Ensuring that these workers have a coach or mentor and a buddy who can help them understand the inner workings of the company is important, she said.

It’s also important for employers to find workers who, internally, feel that they do not belong and help them adapt. And employers cannot just assume that these new workers have that positive feeling, said New.

“Find a way of pulling that information up out of them. And then just put the right enablement in place — whether it's training, shadowing [from] someone who can give them that experience of belonging, providing them with their own project where they can succeed.”

And when Black workers do succeed, make sure that they are celebrated and recognized by their peers, she said.

“The biggest way of feeling a sense of belonging is recognition for what you do well.”

Many workers suffer from impostor syndrome, according to a previous report from the HubSpot.

Retention for diversity

Ensuring a high level of retention of Black workers is the third point of focus for employers.

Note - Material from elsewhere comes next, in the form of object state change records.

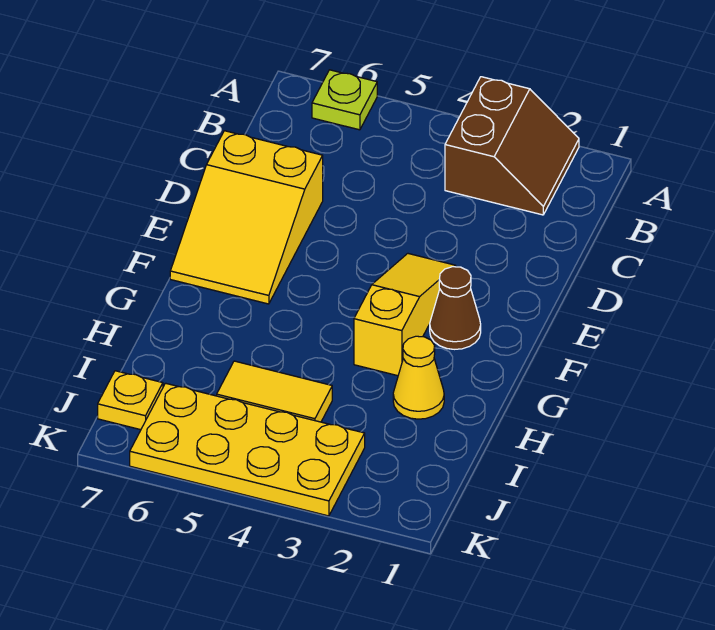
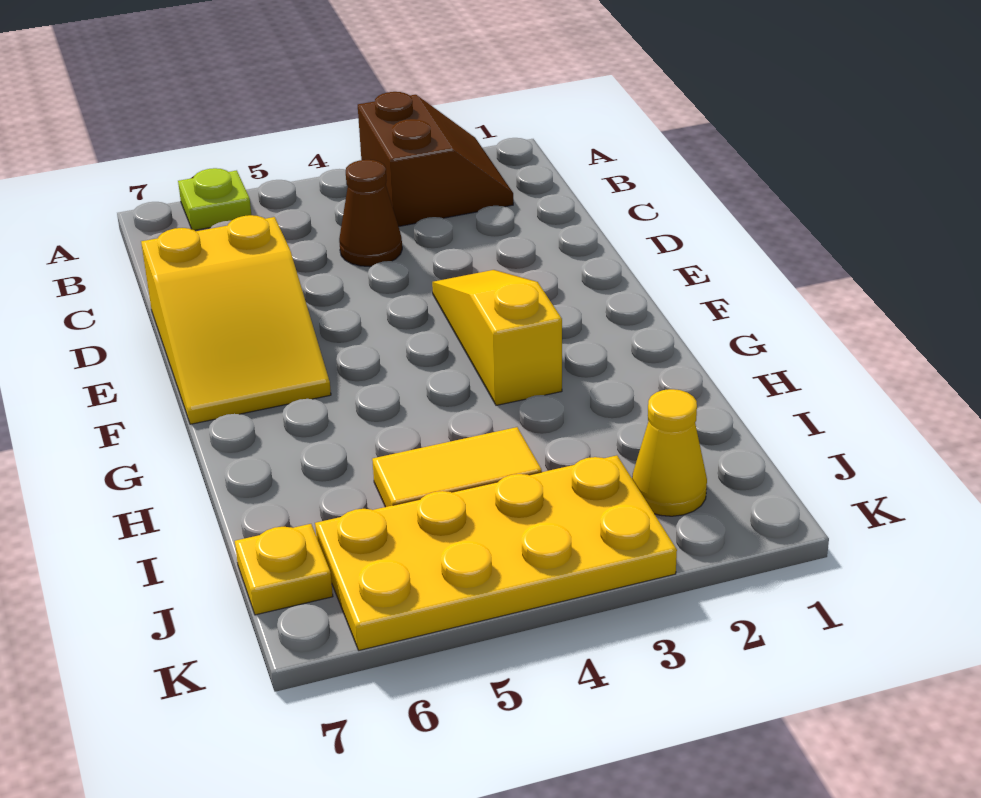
brown 1x1 cone [430,267,481,349] -> brown 1x1 cone moved to [339,160,402,267]
yellow 1x1 cone [393,336,444,419] -> yellow 1x1 cone moved to [632,389,707,516]

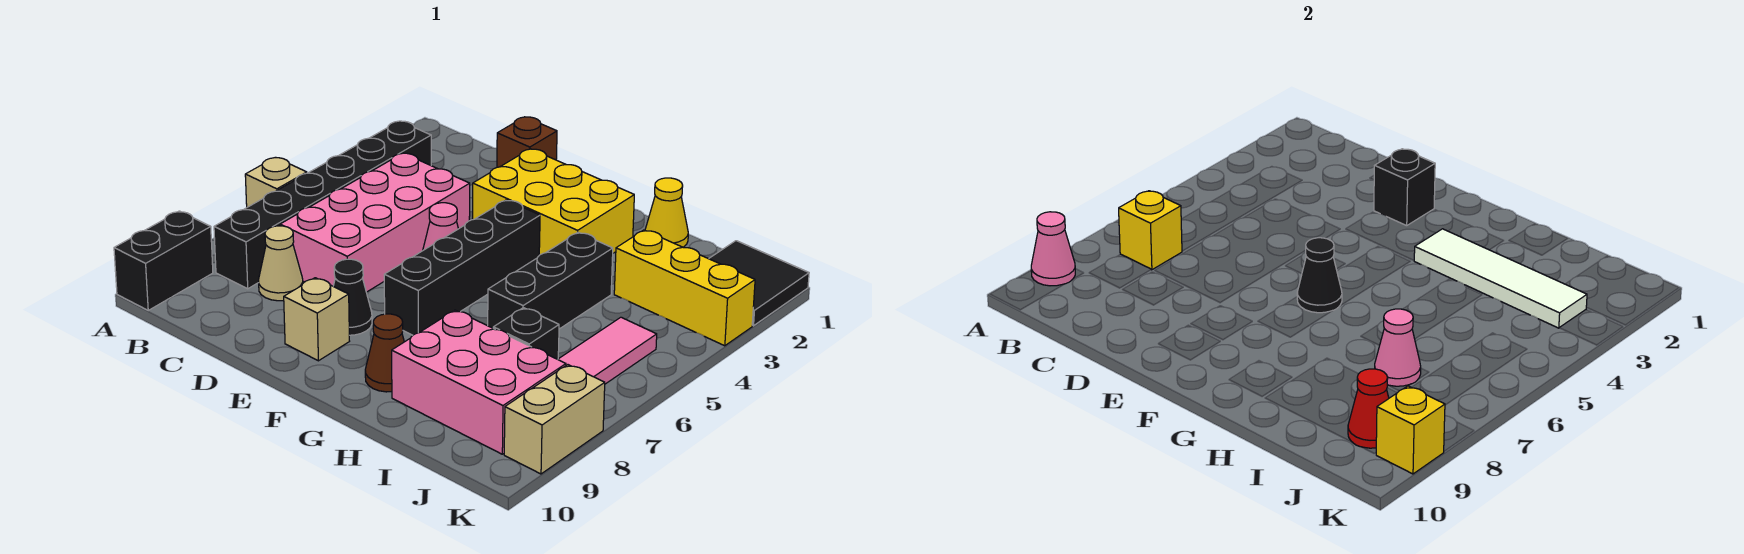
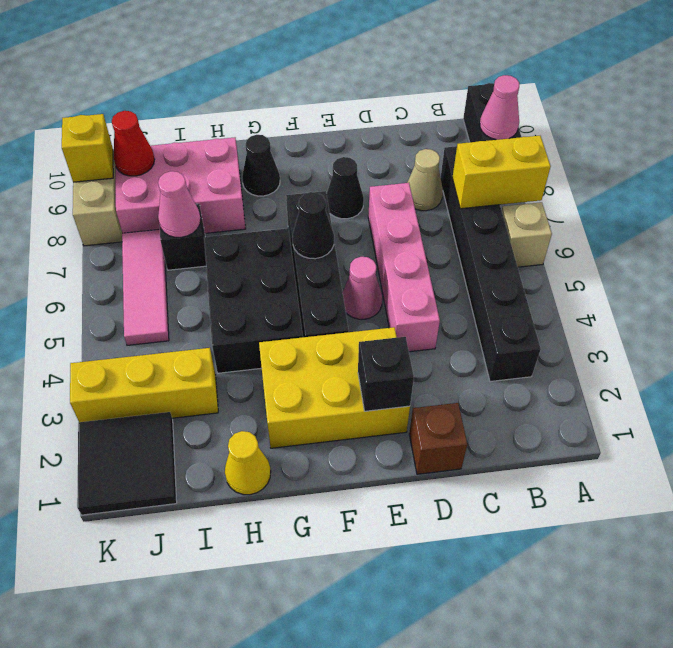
yellow 1x1 brick [1119,191,1182,270] -> yellow 1x2 brick [452,136,551,209]
pink 2x4 brick [280,153,470,292] -> pink 1x4 brick [368,183,440,352]
tan 1x1 brick [284,278,349,361] -> none
white 1x4 tile [1414,229,1587,328] -> none
brown 1x1 cone [365,314,404,392] -> black 1x1 cone [242,135,280,196]
black 1x3 brick [487,232,613,329] -> black 2x3 brick [204,228,303,373]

And this is tied to creating that culture of belonging and recognition, said New. 

“If [Black workers are] doing exceptionally well and they feel valued, retention is going to be higher, because they know they’re needed, they’re adding value.”

Black workers – and workers in general – are also likely to leave if they do not feel that they belong, she said.

To ensure that these workers stay, employers must touch base with employees through pulse checks. Having affinity groups or support groups can also help “because they tend to be very safe spaces,” said New, and they provide “an additional sense of belonging… to the big tribe.”

Diversity goals

Sixty percent of HR professionals in Canada have diversity, equity and inclusion (DEI) initiatives in the works.

But even if employers achieve their specific goals of including Black and other workers of diverse backgrounds, they should not see that as the end, said New.

“Goals are great. They put a stake in the ground. But it shouldn't be just viewed as ‘I've achieved my goal’."

Diversity efforts should be “part of the fiber of who you are as an organization,” she said.

“Just as much as you go to work and say, ‘I need to drive the bottom line; I need to deliver on profits,’ you need to deliver on those things as part of your wider ESG program… This should be seen as a forever goal.”